Lastly, it was agreed that funds for change order Nos. 31 — EL—18 and 31 — EL—19 should be appropriated as there is no dispute that the work required by those change orders was requested by the Respondent through the Capital Development Board and was completed by the Claimant.

Although this Court is not bound by such stipulations, we do not -seek to interpose controversy where none appears to exist. This stipulation appears to have been entered into fairly and at arms length and, based solely on the record before us, we concur with the parties with the exceptions noted hereinafter.

Because no funds were appropriated for the change orders which are the subject of this lawsuit we cannot concur in entering judgment for the Claimant and against the Respondent. It is a basic rule in the Court of Claims that where an insufficient amount of appropriations have lapsed or where no appropriation was made to pay an obligation, this Court will not make an award. (J. T. Blankenship and Associates v.

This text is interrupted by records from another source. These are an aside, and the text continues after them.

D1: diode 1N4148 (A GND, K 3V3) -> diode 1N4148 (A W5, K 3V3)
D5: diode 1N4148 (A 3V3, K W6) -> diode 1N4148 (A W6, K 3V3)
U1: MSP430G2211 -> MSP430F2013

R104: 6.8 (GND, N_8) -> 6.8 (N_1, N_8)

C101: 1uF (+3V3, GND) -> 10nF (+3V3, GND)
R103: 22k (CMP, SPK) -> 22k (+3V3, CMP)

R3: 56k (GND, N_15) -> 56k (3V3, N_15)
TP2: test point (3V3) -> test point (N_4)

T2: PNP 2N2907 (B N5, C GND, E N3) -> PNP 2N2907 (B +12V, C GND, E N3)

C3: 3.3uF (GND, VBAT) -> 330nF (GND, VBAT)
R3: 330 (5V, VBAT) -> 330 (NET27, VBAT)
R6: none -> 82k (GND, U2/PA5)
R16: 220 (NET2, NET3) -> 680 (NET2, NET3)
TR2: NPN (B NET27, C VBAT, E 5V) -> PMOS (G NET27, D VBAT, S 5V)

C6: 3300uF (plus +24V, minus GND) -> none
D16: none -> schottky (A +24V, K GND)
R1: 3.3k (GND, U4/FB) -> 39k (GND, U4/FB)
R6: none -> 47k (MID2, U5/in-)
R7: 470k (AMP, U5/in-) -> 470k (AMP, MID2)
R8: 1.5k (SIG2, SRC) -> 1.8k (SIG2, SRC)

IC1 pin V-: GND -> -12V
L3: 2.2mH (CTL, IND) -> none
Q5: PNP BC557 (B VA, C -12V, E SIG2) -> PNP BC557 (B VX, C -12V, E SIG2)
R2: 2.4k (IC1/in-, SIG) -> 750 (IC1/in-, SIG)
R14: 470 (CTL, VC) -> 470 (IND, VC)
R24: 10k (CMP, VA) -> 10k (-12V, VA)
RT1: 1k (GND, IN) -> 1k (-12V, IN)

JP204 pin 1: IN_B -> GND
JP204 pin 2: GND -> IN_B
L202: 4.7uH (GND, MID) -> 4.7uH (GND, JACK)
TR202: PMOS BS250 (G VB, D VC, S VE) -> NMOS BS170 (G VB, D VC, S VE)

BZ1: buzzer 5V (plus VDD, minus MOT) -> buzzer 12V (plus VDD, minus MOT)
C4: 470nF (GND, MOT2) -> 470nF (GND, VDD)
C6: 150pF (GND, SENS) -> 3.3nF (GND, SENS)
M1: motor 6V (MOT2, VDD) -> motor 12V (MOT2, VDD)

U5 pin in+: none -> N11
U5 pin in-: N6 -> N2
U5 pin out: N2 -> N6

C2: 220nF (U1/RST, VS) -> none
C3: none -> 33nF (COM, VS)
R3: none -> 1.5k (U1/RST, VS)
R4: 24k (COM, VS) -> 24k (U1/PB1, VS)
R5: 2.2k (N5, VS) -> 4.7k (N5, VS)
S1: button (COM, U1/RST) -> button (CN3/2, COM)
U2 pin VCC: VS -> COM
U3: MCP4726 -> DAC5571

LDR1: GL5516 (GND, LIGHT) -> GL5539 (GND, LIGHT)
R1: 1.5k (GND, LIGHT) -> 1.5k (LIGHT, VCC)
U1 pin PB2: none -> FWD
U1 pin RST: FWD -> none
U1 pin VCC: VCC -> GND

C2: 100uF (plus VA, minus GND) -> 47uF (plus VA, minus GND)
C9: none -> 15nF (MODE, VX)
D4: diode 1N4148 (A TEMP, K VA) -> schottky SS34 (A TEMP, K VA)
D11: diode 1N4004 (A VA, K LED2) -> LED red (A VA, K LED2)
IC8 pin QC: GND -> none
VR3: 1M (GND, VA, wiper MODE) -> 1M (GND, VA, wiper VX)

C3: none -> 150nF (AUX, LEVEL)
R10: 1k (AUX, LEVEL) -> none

State (1975), 31 Ill. Ct. Cl. 116.) Appropriating funds for public use is constitutionally solely the power of the legislature and were we to make an award herein we would in effect be usurping the legislative prerogative. For that reason we make no comment as to the parties’ stipulation that such funds should be appropriated. In addition, issuance of or agreement to the change orders by the Capital Development Board was prohibited by Ill. Rev. Stat. 1981, ch. 127, par. 166 which provides “No officer, institution, department, board or commission shall contract any indebtedness on behalf of the State, nor assume to bind *265the State in amount in excess of the money appropriated, unless expressly by law.”

It does appear however that the $60,000.00 remaining in the Retention Trust Account was appropriated for this project and can be paid to the Claimant without any action or opinion by this Court.

Accordingly, it is hereby ordered that this claim be, and hereby is, denied.